Search code examples
hadoophdfsflumeflume-ng

Flume + HDFS-200 append


The page https://cwiki.apache.org/confluence/display/FLUME/Getting+Started says that HDFS sink supports appending but I havent been able to find any information on how to enable it, every examples are on rolling files. So, I would appreciate any information on how to make flume append to an existing file, if it's at all possible)

Update

One can set all rolling properties to 0, that will make flume to write into single file, but it doesnt close the file and new records are not visible to other processes.

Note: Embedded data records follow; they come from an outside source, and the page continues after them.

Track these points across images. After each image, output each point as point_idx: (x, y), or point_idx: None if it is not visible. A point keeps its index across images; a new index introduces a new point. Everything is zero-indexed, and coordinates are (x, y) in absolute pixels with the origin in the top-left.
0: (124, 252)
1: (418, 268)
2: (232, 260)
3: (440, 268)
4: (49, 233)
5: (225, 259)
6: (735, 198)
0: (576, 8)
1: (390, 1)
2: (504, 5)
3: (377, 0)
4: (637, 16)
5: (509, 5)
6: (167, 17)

There is a topic similar to mine: Flume NG and HDFS, Dmitry says that Flume doesnt support appending, but the answer is one year old and documentation says the opposite, so I thought maybe flume was improved or I'm misunderstanding something, any clues will be appreciated.

Update

I realized that the question is unclear so let me just describe what I'm trying to achieve: I want logs to be written in one file and I want to be able to read them as soon as they're ingested into hdfs. At the moment I'm using Cloudera Impala to perform search queries and it doesnt see new events even though Flume is configured to flush them on disk immediately, at least that's how I believe. My investigations show that usually people use HBase for these purposes but as far as I understand, it's not effective for ad hoc search queries unless one uses external indexing like Solr. The problem is that I need a solution ASAP so I was hoping that maybe it can be done easier, for example Fluentd can append to existing file, but it works only with plain text files and I would prefer some binary format.


Solution

  • I havent been able to find a way to make Flume do what I wanted, so eventually I've decided to use Cloudera Search for logs streaming, specifically Solr for both ingestion and retrieval. It seems that Flume doesnt have a capablity for real time ingestion in hdfs without creation of lots of relatively small files, hope they fix it in future.